Count the lines in the records below that contain the string "Click", matching case exactly. Reply with the number alone.

RECORDS PROVIDED
********

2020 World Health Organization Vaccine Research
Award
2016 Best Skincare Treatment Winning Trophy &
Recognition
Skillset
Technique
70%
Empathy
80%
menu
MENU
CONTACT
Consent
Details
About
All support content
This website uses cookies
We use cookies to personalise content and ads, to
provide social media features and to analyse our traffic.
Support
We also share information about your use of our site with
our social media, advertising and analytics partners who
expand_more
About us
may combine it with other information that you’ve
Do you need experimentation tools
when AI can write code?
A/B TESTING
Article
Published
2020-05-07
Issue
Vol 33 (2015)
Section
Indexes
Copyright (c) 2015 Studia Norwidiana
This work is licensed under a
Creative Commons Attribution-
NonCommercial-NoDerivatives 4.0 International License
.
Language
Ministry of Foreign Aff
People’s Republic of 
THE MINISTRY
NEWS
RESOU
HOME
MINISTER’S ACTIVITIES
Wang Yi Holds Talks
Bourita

********

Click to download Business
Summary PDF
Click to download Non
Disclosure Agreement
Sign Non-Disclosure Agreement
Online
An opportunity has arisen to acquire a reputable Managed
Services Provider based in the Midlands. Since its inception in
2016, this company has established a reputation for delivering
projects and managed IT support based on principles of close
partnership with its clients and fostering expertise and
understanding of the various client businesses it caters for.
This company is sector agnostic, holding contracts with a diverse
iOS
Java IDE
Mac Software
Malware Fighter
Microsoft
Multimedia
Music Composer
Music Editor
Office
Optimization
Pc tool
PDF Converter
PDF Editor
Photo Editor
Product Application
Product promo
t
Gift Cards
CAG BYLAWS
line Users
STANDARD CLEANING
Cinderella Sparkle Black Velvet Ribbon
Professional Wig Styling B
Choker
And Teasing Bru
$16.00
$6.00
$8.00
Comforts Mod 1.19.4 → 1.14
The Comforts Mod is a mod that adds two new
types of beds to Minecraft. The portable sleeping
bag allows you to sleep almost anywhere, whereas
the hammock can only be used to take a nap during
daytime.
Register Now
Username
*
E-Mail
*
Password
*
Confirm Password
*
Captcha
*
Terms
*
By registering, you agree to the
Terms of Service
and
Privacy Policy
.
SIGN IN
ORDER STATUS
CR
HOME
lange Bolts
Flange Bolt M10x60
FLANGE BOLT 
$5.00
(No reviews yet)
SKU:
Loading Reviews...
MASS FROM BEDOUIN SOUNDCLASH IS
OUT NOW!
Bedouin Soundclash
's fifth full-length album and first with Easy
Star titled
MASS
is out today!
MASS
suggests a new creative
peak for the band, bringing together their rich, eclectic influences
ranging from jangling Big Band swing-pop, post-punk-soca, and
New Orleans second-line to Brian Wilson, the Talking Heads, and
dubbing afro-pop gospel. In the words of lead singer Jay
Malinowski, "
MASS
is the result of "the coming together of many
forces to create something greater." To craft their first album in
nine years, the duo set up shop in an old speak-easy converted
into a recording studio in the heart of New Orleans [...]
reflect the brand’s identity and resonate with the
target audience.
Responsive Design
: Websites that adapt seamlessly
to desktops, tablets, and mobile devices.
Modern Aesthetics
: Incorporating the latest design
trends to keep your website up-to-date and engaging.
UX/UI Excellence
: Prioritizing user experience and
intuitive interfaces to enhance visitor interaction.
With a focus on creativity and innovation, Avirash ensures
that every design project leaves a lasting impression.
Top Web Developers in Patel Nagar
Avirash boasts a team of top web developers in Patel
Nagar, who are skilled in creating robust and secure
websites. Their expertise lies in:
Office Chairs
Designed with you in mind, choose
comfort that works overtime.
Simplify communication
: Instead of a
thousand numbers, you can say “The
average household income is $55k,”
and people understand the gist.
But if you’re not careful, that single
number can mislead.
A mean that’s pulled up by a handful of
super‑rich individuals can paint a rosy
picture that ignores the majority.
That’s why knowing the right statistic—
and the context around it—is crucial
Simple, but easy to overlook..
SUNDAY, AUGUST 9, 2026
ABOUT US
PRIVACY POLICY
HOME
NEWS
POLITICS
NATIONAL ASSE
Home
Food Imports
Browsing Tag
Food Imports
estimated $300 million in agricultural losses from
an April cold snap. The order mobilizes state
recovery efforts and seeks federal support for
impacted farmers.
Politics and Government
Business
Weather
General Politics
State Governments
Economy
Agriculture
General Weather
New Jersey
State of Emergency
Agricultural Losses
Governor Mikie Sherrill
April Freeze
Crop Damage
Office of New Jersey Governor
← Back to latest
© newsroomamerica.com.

********

RESULT OF THIS EXERCISE
2